Отвечая мне, автор спросил: "Очень любопытно, при каких обстоятельствах произошло издание той вашей первой книги, которая прошла "без сучка, без задоринки?" И очень странно, что это была, как вы пишете, самая первая книга. Может, у меня неверное представление, но мне кажется, именно первая книга и проходит труднее всего. Очень хотелось бы, чтобы вы поделились своим опытом".

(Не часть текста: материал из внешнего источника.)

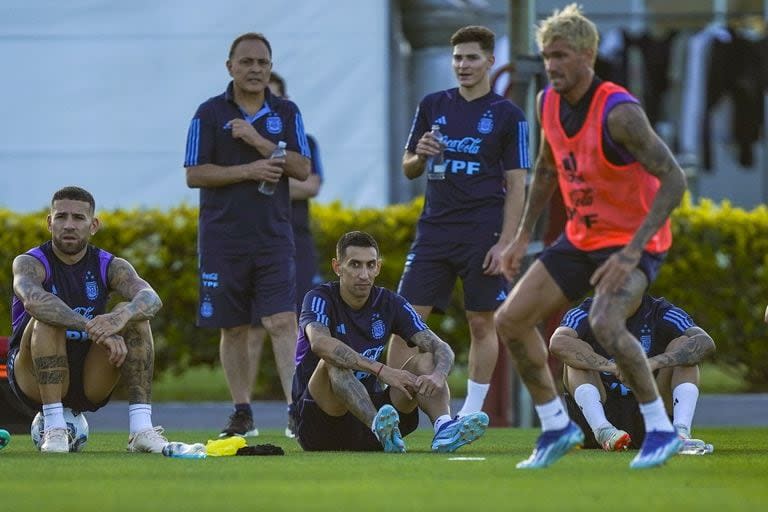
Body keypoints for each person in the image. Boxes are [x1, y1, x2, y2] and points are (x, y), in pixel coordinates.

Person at [494, 3, 688, 469]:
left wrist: (631, 253)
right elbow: (544, 170)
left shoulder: (620, 113)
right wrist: (520, 238)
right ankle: (556, 426)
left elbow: (675, 180)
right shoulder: (547, 102)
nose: (551, 66)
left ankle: (660, 431)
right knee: (510, 320)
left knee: (604, 322)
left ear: (587, 55)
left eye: (560, 55)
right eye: (545, 56)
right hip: (581, 239)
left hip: (632, 242)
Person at [389, 25, 529, 419]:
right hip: (434, 230)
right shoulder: (434, 104)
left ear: (489, 60)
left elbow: (518, 185)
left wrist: (505, 243)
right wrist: (419, 153)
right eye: (457, 58)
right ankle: (390, 408)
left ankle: (470, 412)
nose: (463, 65)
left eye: (471, 57)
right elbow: (409, 168)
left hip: (482, 232)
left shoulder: (508, 115)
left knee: (481, 323)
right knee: (405, 321)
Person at [184, 32, 311, 438]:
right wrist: (248, 172)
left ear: (270, 67)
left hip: (273, 237)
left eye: (263, 62)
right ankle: (242, 412)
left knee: (281, 321)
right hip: (223, 239)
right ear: (230, 67)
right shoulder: (208, 113)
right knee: (234, 327)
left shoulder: (287, 111)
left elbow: (303, 168)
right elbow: (194, 174)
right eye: (247, 62)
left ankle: (298, 411)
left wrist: (258, 142)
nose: (255, 69)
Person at [7, 186, 172, 453]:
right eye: (61, 217)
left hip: (88, 376)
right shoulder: (29, 262)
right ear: (50, 222)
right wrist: (96, 328)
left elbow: (151, 298)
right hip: (32, 377)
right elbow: (34, 301)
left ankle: (141, 430)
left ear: (93, 225)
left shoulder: (110, 265)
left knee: (135, 316)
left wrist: (122, 317)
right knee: (47, 317)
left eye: (78, 218)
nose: (69, 225)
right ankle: (55, 428)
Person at [291, 231, 489, 452]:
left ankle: (444, 429)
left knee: (427, 359)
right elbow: (319, 343)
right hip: (320, 424)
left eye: (370, 265)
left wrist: (437, 376)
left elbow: (441, 347)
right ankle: (379, 427)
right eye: (355, 265)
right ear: (338, 267)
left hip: (377, 417)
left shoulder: (390, 302)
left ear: (378, 267)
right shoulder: (318, 298)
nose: (364, 274)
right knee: (332, 361)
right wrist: (382, 370)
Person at [226, 71, 324, 439]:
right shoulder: (232, 135)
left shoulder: (303, 140)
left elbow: (309, 183)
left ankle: (295, 410)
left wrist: (268, 172)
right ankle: (243, 412)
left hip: (292, 242)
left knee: (293, 325)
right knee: (248, 330)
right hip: (246, 241)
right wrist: (256, 172)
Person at [549, 294, 715, 451]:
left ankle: (680, 434)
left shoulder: (661, 312)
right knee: (575, 354)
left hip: (652, 416)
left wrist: (651, 363)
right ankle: (604, 431)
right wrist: (613, 367)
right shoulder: (586, 312)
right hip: (598, 416)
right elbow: (558, 342)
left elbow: (705, 342)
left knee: (686, 349)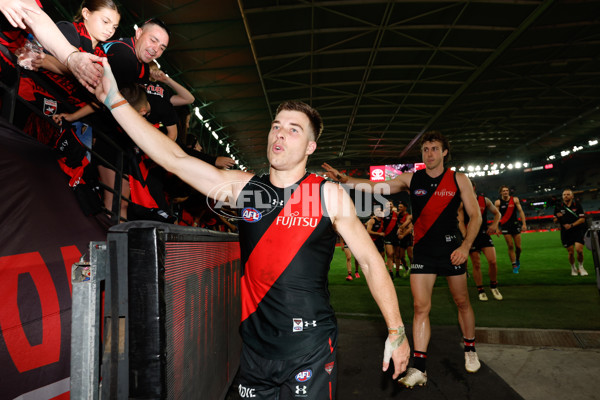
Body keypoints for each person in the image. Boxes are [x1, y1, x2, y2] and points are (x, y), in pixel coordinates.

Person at [94, 58, 410, 399]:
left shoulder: (327, 194)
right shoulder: (248, 190)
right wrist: (114, 99)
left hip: (311, 349)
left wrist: (396, 331)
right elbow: (175, 159)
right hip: (255, 350)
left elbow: (369, 261)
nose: (280, 133)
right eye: (277, 125)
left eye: (293, 129)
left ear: (309, 147)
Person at [323, 130, 482, 388]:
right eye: (425, 149)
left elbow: (476, 216)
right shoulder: (412, 178)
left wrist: (465, 246)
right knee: (420, 308)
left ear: (444, 152)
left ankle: (470, 348)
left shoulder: (458, 179)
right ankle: (419, 368)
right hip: (422, 253)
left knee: (462, 301)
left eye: (434, 149)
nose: (429, 153)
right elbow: (378, 186)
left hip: (453, 250)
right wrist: (345, 179)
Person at [0, 0, 104, 91]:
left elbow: (36, 20)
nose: (110, 30)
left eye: (114, 27)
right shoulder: (70, 29)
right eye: (105, 21)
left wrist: (72, 58)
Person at [462, 182, 502, 301]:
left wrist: (495, 225)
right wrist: (465, 235)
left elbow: (497, 213)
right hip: (470, 236)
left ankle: (494, 286)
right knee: (476, 264)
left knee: (493, 261)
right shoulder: (461, 201)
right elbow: (459, 219)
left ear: (473, 187)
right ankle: (481, 290)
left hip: (484, 234)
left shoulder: (484, 200)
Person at [554, 188, 588, 276]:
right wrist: (558, 217)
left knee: (579, 250)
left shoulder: (577, 205)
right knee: (570, 252)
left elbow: (582, 220)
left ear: (572, 196)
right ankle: (573, 267)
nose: (566, 196)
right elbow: (555, 220)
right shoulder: (558, 206)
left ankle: (581, 266)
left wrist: (571, 225)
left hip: (578, 230)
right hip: (566, 232)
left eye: (568, 194)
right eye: (564, 195)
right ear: (562, 196)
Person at [495, 185, 527, 273]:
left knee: (518, 247)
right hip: (505, 226)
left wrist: (524, 224)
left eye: (507, 190)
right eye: (504, 191)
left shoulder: (515, 200)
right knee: (510, 245)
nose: (505, 192)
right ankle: (514, 265)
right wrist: (497, 228)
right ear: (500, 192)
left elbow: (521, 211)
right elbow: (497, 215)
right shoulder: (498, 202)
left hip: (515, 225)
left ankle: (517, 259)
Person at [396, 200, 413, 278]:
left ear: (405, 208)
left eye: (401, 207)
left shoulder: (408, 216)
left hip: (407, 237)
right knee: (401, 256)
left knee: (410, 256)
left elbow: (410, 228)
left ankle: (414, 270)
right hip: (400, 238)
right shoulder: (398, 215)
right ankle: (407, 268)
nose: (399, 208)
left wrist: (403, 235)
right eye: (398, 206)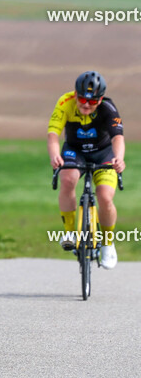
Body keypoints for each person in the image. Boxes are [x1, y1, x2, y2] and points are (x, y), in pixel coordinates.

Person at [47, 70, 125, 268]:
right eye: (82, 99)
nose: (86, 105)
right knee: (67, 180)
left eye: (93, 101)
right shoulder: (65, 102)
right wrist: (55, 155)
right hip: (75, 151)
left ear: (100, 100)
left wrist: (119, 159)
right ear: (75, 94)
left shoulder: (108, 108)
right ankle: (71, 232)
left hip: (103, 152)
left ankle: (108, 243)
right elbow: (53, 135)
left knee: (105, 196)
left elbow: (118, 137)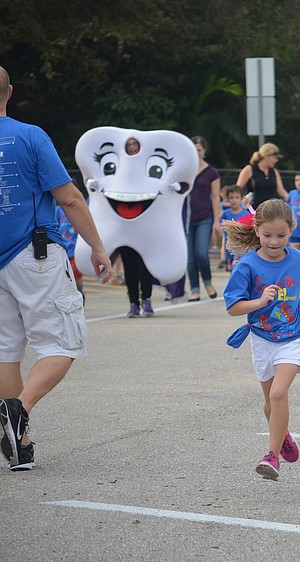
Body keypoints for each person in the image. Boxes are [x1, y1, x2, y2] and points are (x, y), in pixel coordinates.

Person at [0, 65, 112, 471]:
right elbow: (70, 199)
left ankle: (20, 443)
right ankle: (21, 407)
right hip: (33, 255)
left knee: (5, 350)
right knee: (63, 343)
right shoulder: (30, 136)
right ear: (9, 91)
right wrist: (96, 246)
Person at [222, 199, 300, 480]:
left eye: (281, 235)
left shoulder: (299, 260)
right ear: (257, 230)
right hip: (262, 338)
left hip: (292, 337)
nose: (274, 241)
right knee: (269, 402)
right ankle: (284, 435)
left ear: (291, 230)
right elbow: (233, 308)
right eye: (268, 235)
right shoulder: (247, 265)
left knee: (279, 394)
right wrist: (259, 301)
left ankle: (272, 456)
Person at [115, 137, 156, 316]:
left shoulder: (148, 169)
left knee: (145, 266)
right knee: (129, 267)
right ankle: (133, 303)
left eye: (134, 144)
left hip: (145, 226)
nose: (132, 148)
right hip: (125, 226)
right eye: (129, 145)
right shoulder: (119, 172)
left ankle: (146, 298)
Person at [186, 136, 221, 302]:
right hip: (186, 218)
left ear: (204, 151)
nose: (196, 153)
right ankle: (194, 289)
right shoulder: (184, 170)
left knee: (201, 252)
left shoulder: (212, 172)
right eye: (193, 150)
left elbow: (216, 197)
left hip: (204, 217)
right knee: (190, 257)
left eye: (199, 150)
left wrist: (217, 221)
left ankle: (207, 282)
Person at [236, 143, 287, 209]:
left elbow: (281, 191)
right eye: (275, 158)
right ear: (267, 156)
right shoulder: (249, 169)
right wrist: (243, 198)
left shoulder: (274, 172)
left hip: (270, 209)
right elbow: (237, 188)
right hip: (253, 209)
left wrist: (292, 197)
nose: (276, 160)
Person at [220, 185, 250, 271]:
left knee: (241, 267)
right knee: (231, 269)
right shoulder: (225, 214)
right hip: (229, 246)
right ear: (227, 199)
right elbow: (221, 226)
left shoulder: (246, 214)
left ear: (241, 198)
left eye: (237, 198)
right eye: (231, 198)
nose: (234, 200)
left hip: (242, 246)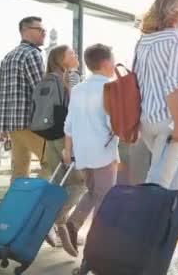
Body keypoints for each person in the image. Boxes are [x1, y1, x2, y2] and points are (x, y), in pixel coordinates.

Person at [134, 0, 178, 258]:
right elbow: (174, 83)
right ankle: (154, 248)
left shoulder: (144, 41)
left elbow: (137, 84)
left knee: (174, 182)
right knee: (160, 187)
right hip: (167, 121)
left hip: (147, 122)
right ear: (176, 12)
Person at [60, 44, 119, 257]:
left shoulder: (78, 89)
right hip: (103, 153)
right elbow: (113, 123)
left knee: (94, 193)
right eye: (113, 60)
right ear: (105, 63)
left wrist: (68, 151)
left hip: (83, 153)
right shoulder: (109, 88)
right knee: (105, 199)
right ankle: (99, 250)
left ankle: (73, 225)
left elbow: (69, 124)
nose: (114, 64)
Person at [42, 45, 86, 251]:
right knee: (79, 183)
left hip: (49, 138)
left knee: (60, 185)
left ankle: (62, 231)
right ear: (61, 60)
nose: (76, 56)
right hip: (66, 137)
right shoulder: (73, 76)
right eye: (71, 54)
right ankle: (54, 221)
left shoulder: (48, 78)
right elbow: (76, 109)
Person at [0, 16, 48, 183]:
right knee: (53, 163)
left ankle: (17, 207)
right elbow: (41, 90)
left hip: (14, 127)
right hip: (30, 123)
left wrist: (2, 126)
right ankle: (38, 202)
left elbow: (3, 94)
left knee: (19, 172)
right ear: (25, 31)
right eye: (39, 30)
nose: (43, 33)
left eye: (44, 30)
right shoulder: (32, 54)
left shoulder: (8, 57)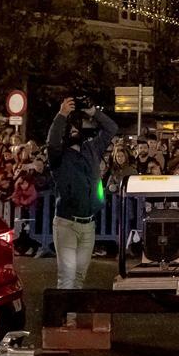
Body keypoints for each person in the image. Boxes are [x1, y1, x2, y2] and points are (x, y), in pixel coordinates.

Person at [46, 97, 117, 293]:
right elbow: (52, 141)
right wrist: (62, 115)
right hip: (66, 223)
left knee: (79, 276)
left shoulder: (92, 148)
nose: (74, 129)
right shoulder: (58, 155)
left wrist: (93, 111)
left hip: (88, 224)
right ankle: (66, 321)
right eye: (71, 126)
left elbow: (111, 128)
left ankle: (72, 318)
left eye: (77, 125)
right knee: (67, 275)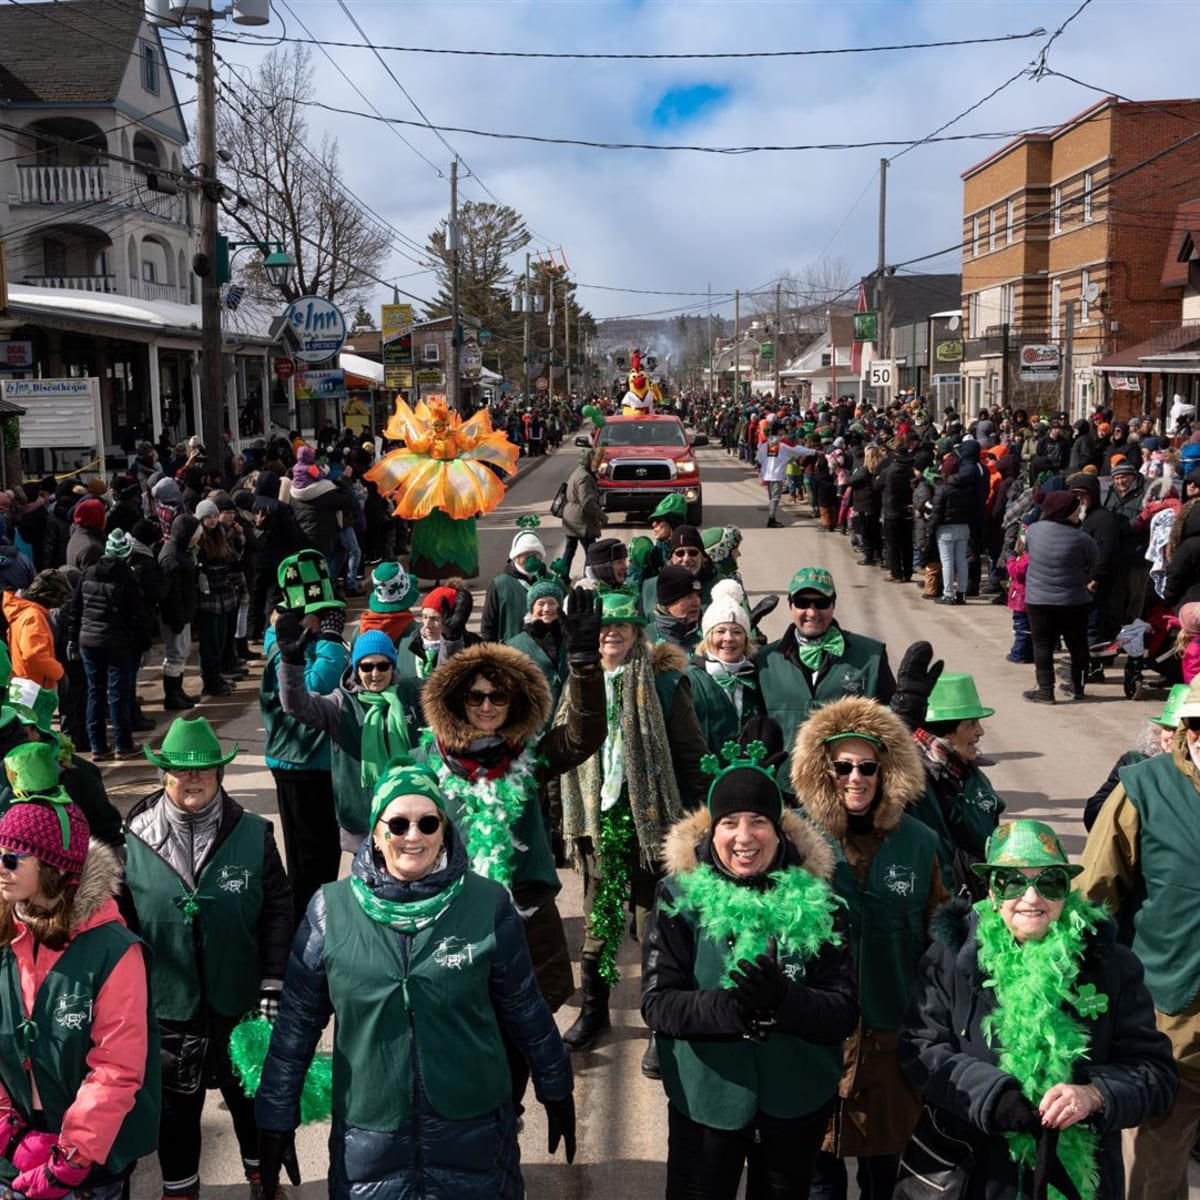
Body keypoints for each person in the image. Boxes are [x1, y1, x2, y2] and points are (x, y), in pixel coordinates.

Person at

На это письмо я тогда не ответил, но вот сейчас делюсь.
Союз писателей Казахстана в ту пору помещался в двухэтажном белокаменном особняке на улице Красина. Первый этаж был жилой, во втором находился Союз писателей. Но добро бы один Союз - но в нем, - это в трех комнатах! - помещалось еще и казахстанское издательство художественной литературы (КИХЛ), и редакция казахского литературного журнала "Адебиет жане искусство", и бухгалтерии всех этих трех учреждений, и машинное бюро, и литконсультация, и даже, кажется, еще управление по охране авторских прав. Теснота, конечно, была невероятная. Войдешь, и с порога видишь только столы, столы, столы и над ними головы, головы, машинки, арифмометры, счеты.